Objective
Write out every line of the items below as a JSON list of strings, one string per line, skipping blank lines. Leave the pictures out.

Data supplied
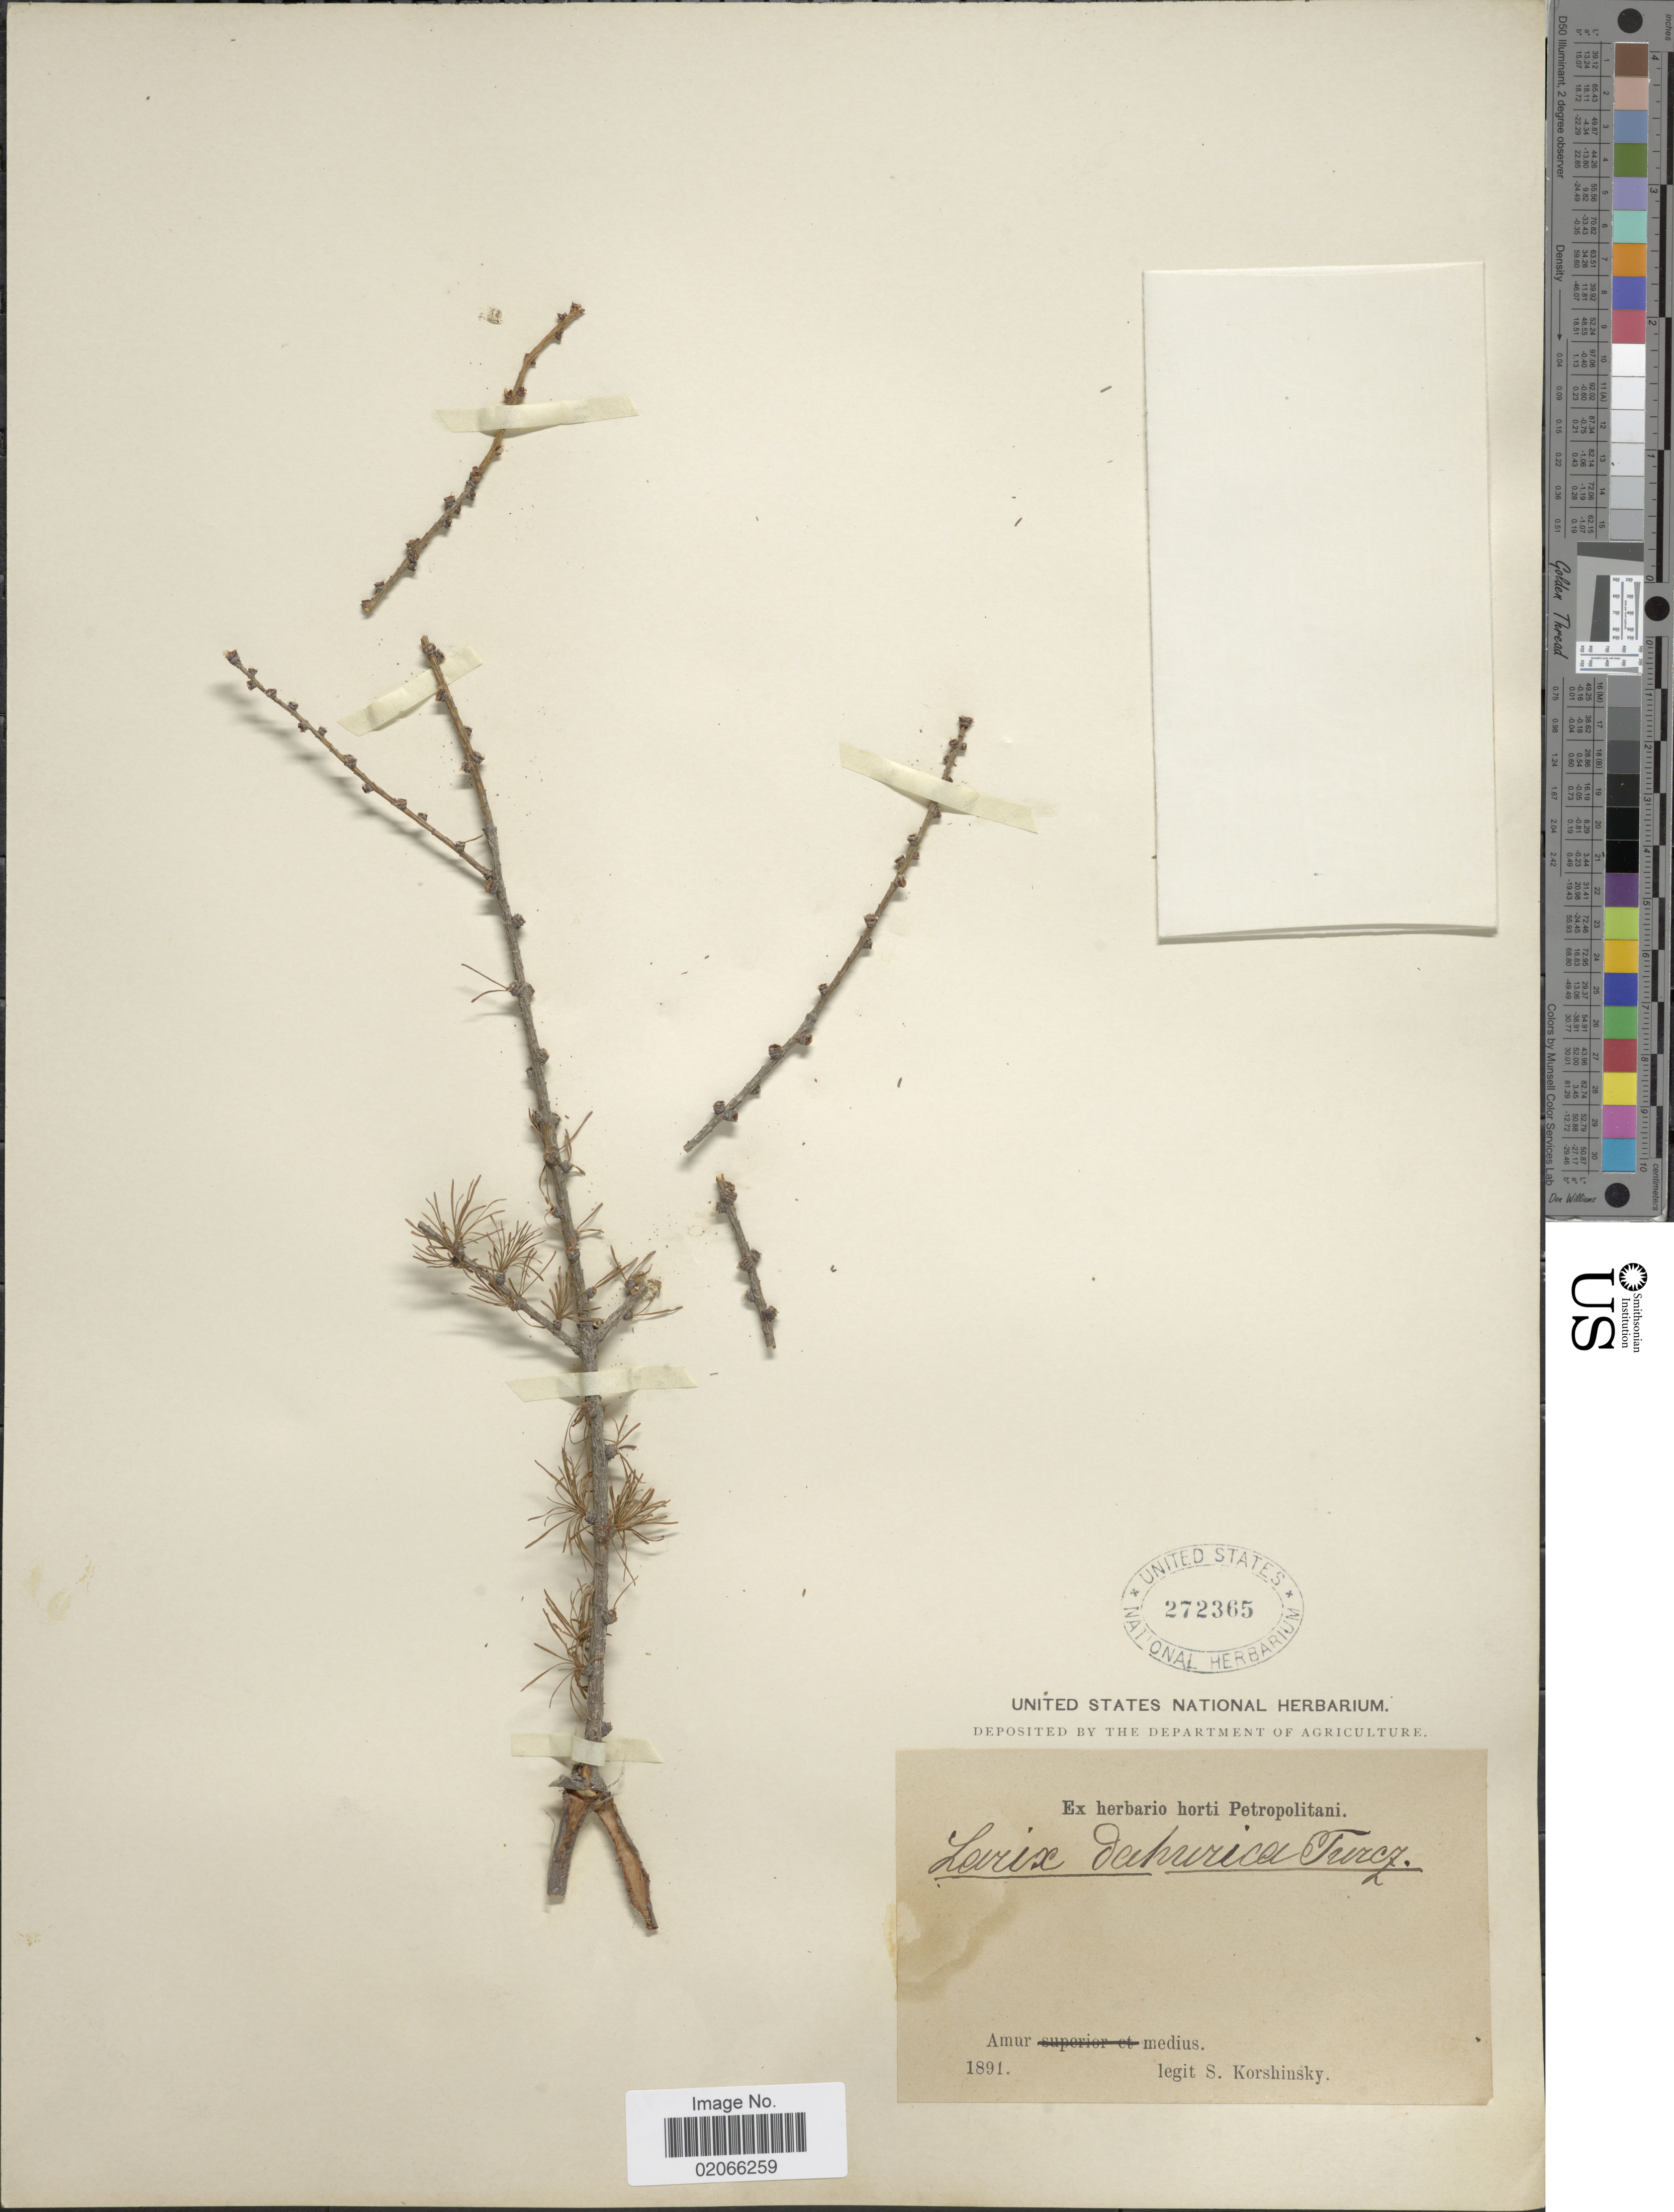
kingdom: Plantae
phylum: Tracheophyta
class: Pinopsida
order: Pinales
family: Pinaceae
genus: Larix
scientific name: Larix gmelinii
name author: (Rupr.) Kuzen.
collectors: S. I. Korshinsky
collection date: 1891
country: Russian Federation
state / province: Amur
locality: Amur medius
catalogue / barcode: US 272365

Task output
[
  "kingdom: Plantae",
  "phylum: Tracheophyta",
  "class: Pinopsida",
  "order: Pinales",
  "family: Pinaceae",
  "genus: Larix",
  "scientific name: Larix gmelinii",
  "name author: (Rupr.) Kuzen.",
  "collectors: S. I. Korshinsky",
  "collection date: 1891",
  "country: Russian Federation",
  "state / province: Amur",
  "locality: Amur medius",
  "catalogue / barcode: US 272365"
]